The only moral abortion is my abortion.

jeffbee 2 hours ago|
Kagi's models are also incredibly bad. I can't imagine how this person believes they are getting fair value from them.
alexjplant 1 hour ago|||
Kagi doesn't make any models in-house - they use closed-source frontier models and OSS ones hosted by third-party providers. The former are on par with their own vendors' chat interface implementations (capabilities like file upload and custom tool use excepted).
dpe82 1 hour ago||||
Kagi assistant includes all Anthropic, Google, OpenAI and Grok models as well as all the common open weights models.
kyrra 2 hours ago||
If you don't like the AI feature, Google at least lets you turn it off: https://workspace.google.com/blog/product-announcements/upda...

Specifically in Gmail Settings:

> Smart features: Turn on smart features in Gmail, Chat, and Meet - When you turn this setting on, you agree to let Gmail, Chat, and Meet use your content and activity in these products to provide smart features and personalize your experience.

My wife turned this off because she didn't want typing suggestions or even grammar correction.
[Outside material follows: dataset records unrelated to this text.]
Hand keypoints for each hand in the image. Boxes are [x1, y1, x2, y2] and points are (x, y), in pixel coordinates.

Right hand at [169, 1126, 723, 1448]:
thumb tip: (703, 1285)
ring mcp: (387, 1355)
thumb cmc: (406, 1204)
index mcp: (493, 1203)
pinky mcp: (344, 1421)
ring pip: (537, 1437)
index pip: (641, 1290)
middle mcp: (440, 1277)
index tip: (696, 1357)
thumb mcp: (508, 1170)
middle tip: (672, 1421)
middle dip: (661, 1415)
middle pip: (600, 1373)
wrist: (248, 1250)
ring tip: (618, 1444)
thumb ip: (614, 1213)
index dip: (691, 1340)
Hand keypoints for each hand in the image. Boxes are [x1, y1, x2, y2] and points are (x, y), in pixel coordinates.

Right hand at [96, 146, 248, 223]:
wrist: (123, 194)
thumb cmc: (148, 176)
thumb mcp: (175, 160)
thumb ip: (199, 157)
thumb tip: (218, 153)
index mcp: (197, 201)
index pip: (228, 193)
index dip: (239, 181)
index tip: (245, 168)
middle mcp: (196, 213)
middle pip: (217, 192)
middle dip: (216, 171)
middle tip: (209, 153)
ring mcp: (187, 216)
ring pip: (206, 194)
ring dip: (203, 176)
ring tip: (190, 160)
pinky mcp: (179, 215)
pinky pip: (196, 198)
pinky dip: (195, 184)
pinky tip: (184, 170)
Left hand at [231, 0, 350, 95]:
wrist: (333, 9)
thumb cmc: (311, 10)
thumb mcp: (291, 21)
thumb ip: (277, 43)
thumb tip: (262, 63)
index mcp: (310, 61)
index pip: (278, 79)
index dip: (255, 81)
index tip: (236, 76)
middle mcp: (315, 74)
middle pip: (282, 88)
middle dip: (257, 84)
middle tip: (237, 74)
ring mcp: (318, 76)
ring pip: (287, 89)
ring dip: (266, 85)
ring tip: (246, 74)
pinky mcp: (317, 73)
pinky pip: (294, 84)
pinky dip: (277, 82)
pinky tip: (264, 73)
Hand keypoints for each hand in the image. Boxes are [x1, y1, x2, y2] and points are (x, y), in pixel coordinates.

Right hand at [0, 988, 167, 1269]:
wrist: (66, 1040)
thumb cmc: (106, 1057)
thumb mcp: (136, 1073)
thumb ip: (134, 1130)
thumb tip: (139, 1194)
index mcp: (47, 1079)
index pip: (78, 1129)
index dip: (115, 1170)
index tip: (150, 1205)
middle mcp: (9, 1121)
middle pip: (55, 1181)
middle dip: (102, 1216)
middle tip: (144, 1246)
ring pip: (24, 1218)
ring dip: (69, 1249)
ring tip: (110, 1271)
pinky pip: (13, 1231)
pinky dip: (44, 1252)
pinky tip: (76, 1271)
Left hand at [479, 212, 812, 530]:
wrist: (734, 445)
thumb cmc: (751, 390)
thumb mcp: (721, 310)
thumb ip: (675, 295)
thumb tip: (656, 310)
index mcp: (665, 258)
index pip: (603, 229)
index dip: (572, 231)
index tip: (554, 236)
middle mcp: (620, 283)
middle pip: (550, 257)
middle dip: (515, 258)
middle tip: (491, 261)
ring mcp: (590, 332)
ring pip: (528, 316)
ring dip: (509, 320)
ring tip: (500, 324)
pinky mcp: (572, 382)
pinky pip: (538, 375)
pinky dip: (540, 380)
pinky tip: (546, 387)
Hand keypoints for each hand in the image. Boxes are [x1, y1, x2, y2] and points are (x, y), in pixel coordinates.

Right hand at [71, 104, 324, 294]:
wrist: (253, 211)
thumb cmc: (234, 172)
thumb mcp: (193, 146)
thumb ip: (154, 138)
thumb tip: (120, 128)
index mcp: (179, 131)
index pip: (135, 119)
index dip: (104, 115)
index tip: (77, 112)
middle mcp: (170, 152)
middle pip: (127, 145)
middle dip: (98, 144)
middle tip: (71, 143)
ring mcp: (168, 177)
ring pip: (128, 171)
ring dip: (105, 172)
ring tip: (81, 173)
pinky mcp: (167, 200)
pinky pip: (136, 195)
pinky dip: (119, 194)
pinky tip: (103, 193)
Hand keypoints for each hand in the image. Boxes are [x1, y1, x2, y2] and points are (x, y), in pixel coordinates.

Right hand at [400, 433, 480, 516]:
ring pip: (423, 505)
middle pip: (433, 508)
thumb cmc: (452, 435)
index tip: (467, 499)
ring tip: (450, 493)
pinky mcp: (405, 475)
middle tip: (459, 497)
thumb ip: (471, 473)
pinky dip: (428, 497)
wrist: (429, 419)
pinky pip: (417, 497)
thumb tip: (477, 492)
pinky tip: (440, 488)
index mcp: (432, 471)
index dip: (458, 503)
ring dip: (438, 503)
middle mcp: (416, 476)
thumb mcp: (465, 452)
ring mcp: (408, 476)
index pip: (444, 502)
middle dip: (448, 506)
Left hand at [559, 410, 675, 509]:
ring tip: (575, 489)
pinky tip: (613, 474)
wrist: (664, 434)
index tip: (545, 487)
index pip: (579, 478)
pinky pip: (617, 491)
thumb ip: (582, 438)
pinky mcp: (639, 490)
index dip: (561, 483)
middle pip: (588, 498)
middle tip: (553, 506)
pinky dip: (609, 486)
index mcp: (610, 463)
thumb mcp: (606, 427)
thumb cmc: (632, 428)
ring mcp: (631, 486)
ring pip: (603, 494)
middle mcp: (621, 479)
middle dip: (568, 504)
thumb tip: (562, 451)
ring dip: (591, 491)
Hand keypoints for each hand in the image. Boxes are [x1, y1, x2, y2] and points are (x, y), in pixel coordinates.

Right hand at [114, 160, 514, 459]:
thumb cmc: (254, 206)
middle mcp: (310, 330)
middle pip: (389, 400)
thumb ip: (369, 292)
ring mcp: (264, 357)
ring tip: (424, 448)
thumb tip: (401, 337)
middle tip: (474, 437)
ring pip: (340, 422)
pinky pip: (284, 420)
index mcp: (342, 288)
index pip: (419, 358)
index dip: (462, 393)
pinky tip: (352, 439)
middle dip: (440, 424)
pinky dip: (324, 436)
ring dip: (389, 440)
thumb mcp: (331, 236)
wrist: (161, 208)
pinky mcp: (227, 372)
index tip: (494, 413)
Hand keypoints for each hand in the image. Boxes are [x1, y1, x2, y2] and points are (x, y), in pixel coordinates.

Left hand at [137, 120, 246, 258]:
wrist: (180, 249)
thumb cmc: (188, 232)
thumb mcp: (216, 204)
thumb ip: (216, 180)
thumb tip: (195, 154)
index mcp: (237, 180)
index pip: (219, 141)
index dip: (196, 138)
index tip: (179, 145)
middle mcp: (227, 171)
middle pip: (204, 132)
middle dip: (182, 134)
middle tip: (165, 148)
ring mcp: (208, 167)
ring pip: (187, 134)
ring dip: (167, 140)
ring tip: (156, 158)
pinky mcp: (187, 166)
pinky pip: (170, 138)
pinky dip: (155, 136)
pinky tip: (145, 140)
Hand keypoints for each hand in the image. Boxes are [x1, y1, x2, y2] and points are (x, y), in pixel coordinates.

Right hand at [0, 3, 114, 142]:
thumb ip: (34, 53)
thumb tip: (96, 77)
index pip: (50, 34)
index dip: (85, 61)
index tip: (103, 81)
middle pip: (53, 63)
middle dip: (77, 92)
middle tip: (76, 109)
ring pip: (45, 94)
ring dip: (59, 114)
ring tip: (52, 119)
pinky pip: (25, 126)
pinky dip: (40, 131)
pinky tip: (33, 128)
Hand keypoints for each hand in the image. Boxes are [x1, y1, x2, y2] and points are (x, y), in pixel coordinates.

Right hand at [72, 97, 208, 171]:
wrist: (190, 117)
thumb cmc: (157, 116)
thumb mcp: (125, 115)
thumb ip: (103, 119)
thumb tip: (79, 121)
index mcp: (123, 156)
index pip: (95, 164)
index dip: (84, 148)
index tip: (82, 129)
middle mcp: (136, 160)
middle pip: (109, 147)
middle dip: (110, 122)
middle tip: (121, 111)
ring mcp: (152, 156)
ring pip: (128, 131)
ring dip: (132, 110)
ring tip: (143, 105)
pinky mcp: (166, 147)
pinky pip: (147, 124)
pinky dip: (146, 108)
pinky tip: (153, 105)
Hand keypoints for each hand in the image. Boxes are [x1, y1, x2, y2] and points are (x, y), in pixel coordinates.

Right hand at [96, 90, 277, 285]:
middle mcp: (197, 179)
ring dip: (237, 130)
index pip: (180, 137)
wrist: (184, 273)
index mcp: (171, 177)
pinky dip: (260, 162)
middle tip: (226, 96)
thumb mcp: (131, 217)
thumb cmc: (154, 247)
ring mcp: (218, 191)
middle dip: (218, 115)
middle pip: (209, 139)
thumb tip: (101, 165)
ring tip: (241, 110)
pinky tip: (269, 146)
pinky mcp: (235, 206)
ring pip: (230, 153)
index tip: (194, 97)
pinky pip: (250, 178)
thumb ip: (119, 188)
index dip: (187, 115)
After disabling the feature, she was much happier.

(googler, opinions are my own)

swiftcoder 1 hour ago|
Does this work outside of workspaces? I didn't think public gmail accounts had the option
hosteur 54 minutes ago||
Just use Kagi. I have been for several years now. I have not regretted it one minute. I have not missed Google at all. Kagi is just so much better. And I like the business model.
s_dev 42 minutes ago|
It is better, I was a paying subscriber. Then I realised they pay money to Yandex and I feel and obligation to support Ukraine right now. When the war is over or Kagi drop Yandex support I will be a paying subscriber again.
paxys 1 hour ago||
AI is an area where having decades of private data hosted and indexed by a third party is actually paying off with a direct return (vs just using it to surface ads). All moral qualms about FOSS and whatever else aside, asking a question in plain english and having an "AI assistant" digging through years' worth of photos, emails, events, chats, restaurant reservations and more and returning an incredibly detailed answer that no person ever could feels like the magic of tech being realized in front of our eyes.

Would I prefer this was all open technology instead? Yeah, of course. But it is abundantly clear that economic incentives don't allow open source to compete with the big players, and that's just how it is.

stephantul 1 hour ago|
Ecosia is not just Bing, we offer a bunch of indexes, including bing and Google.

We’re moving to our own index, which we are building in collaboration with Qwant, under the name European Search Perspective.

I do see the point of the article however.

NittLion78 11 minutes ago||
I can testify that Qwant, if nothing else, is a superior image search engine (basically does what GIS used to do 10-15 years ago) and it's better for just getting to a quick answer without your first 4 results being ad-driven.

Unfortunately, when needing to do deeper dives on things, Google is still more or less the best for results past the first page in my experience, though it's rare I need to dig that deep these days.

reddalo 58 minutes ago||
I love Qwant and I think it works better than DuckDuckGo.

I can't wait for the European index.